Moving house is often stressful for adults, but it is also stressful for the children of the family, especially if it involves a move to a new city, or even region / state.
Adults ‘understand’ why they are moving; sometimes children do not. Here are some ideas on making the move easier for youngsters.
All children do best with a routine, particularly babies. Try to keep a normal pattern during the moving process, such as napping and feeding. Once you arrive in your new home, set up baby’s nursery first and keep the layout as similar to the old house as possible.
Remember to use the same nap times, feeding times, bath times, and bed times along with towels, blankets, soft toys and try not to let your baby ‘experience’ too much of your stress. If the routine and set-up is the same, baby should do just fine!
Toddlers and younger children can be harder to manage because they might not understand why they are leaving the home they are used to and might feel anxiety about the change.
Young children have not mentally developed enough to understand future concepts, especially if there are no actual changes in the home. As the packing / moving day approaches, it can be useful to play-act the move with their toys to help the child understand what is about to happen.
While toddlers also do best with routine, being in a new house and home might lead to some ill-behavior and sleep problems. Be patient, understanding and loving, and as with babies, try to not let the child ‘experience’ too much of your stress. The expectation is that younger children adjust within 6 months.
For children aged 6-10 years old, they will understand what moving means and the hardest thing will be if they will be changing schools and/or leaving friends.
Some children will see it as an adventure, a positive experience; others might find it traumatizing and scary.
Spend time talking with your child about why you are moving. Be honest and help them understand. If possible, take your older child to look at properties and listen to their opinion. Also, talk about practicalities – how the move will happen, packing, whether there will be any nights in a hotel and so on.
Teenagers can also find moving difficult. Remember that teen years are full of emotions, hormones, often drama. If your teen has an established network of friends and has been with a particular school group all their life, changing can be very difficult.
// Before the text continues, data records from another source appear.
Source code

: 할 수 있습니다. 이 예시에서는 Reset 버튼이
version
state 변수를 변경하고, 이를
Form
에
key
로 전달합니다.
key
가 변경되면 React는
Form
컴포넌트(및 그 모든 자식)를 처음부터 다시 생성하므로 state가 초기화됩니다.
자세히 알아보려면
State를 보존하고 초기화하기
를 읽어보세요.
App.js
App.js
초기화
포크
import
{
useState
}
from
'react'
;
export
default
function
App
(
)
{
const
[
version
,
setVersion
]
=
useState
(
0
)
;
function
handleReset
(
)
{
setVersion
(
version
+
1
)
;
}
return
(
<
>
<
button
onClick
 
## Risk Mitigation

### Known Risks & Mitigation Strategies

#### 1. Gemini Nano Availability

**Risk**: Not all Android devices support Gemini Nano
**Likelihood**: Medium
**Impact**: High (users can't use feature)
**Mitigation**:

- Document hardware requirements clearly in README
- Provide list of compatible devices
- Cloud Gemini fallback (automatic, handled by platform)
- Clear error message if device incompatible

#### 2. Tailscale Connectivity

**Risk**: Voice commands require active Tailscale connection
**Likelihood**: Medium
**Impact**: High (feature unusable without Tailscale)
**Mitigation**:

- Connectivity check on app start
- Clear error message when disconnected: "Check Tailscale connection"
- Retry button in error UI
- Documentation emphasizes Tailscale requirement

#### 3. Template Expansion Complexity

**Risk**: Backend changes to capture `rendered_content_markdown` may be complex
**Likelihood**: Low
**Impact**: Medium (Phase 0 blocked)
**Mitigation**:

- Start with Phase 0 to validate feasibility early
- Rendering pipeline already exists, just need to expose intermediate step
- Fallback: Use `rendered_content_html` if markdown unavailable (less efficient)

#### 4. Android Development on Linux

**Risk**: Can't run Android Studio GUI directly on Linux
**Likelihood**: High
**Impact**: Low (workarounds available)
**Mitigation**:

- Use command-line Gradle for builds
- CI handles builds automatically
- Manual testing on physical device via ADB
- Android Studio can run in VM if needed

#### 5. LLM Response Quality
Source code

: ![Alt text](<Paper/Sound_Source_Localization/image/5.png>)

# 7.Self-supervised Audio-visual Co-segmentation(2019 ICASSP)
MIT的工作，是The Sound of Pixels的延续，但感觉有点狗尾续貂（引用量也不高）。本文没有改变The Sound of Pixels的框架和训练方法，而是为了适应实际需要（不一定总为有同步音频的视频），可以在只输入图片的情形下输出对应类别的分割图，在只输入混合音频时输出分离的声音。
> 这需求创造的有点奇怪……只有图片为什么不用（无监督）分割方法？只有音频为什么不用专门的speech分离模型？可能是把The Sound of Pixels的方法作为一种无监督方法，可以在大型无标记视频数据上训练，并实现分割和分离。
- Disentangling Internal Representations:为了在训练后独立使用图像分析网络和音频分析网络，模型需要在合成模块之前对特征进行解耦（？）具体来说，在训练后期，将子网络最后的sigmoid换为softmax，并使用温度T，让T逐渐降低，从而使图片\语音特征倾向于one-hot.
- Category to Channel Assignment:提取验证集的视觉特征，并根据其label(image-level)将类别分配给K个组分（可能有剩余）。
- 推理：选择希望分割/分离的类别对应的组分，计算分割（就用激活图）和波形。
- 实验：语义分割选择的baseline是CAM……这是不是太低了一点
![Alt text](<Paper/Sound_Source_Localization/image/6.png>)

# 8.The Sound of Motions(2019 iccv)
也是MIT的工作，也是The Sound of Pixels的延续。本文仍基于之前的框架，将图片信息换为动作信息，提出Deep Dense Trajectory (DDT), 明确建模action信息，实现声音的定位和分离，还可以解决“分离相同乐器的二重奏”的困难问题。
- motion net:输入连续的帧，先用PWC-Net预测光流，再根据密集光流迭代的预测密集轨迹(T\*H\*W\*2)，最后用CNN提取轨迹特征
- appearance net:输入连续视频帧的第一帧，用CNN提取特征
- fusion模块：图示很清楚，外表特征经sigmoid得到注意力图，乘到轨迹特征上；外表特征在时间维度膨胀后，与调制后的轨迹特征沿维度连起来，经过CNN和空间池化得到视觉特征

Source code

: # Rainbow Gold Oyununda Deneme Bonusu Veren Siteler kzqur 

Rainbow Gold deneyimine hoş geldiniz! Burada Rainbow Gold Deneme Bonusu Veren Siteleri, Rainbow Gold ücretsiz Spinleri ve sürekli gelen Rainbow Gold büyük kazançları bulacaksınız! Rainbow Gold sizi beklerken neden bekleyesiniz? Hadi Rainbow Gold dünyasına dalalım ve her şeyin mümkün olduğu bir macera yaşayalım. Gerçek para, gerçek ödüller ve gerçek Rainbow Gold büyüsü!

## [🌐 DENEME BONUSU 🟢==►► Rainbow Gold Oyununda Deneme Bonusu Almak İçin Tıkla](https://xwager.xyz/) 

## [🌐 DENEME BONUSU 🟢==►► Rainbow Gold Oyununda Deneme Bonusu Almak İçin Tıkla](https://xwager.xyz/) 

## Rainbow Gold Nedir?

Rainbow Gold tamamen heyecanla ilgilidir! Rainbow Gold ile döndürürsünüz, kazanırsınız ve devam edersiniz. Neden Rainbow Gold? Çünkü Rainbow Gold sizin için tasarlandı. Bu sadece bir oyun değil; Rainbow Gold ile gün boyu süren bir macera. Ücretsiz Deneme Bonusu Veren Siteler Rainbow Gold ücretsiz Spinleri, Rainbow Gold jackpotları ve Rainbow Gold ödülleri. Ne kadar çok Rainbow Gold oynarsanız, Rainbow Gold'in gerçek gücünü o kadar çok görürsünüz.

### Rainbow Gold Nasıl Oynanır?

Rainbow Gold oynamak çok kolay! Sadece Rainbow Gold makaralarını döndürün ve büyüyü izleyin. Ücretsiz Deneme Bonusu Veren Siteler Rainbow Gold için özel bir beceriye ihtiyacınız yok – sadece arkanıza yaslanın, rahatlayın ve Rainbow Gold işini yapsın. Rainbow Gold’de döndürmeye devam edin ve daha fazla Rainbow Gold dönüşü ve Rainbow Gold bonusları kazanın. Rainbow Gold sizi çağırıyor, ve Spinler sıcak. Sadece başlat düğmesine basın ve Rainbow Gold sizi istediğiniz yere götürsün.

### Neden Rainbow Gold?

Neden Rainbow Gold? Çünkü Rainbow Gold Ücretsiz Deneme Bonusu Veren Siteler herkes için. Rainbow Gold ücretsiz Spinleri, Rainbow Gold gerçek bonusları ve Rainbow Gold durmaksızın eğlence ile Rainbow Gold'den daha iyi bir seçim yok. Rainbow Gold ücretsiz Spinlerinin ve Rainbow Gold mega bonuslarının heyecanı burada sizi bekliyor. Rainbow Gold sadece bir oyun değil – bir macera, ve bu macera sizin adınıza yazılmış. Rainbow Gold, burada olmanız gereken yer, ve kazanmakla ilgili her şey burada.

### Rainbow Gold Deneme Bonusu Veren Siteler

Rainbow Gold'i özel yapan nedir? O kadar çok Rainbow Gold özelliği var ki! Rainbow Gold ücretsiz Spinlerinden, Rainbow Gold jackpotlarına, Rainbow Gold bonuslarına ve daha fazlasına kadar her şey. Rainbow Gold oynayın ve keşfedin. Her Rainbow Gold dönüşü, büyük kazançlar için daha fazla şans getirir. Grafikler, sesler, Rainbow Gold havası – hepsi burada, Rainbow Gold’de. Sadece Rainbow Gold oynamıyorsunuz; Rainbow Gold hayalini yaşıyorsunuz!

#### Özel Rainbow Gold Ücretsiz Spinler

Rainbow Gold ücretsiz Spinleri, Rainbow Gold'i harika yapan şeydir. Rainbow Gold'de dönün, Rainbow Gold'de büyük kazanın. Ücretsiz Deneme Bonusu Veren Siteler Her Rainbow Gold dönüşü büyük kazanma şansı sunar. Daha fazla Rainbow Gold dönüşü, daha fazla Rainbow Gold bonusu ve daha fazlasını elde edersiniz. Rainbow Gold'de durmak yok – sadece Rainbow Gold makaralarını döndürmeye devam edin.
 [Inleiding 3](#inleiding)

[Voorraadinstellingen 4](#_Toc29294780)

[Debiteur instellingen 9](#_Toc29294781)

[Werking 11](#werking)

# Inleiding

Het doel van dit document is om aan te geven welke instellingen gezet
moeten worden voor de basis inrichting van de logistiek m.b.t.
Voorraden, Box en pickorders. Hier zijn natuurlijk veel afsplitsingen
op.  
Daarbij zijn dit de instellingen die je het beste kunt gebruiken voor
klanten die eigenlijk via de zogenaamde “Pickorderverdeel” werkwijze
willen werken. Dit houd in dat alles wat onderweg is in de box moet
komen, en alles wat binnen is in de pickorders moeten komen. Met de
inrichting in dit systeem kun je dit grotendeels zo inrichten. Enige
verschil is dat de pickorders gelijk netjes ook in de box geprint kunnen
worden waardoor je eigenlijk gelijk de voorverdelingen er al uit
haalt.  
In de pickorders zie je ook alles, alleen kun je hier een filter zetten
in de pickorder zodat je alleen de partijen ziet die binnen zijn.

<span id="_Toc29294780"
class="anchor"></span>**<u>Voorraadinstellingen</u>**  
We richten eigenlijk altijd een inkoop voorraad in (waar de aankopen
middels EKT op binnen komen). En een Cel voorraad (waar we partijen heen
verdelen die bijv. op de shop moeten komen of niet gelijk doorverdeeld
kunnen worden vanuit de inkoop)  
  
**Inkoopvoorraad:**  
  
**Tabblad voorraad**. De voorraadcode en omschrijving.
Again, talk to your teen about the reason for the move, value their opinion on the new home, make them responsible for packing or clearing out their own belongings, and most importantly allow them to feel and be important in the process.
If the move involves a change of school, make sure your teen gets involved in new activities, for example, if s/he is a musician, have them sign up for band; if they enjoy sports, speak to the school about joining up. This serves two purposes 1. forces them to make new friends, 2. ensures they can still do activities they enjoy to help ease into the transition.
The final word – be mindful of your own stress. Whatever you’re feeling can feed over to your child. Keep the lines of communication open and try to stay patient. You’re a family – keep the love!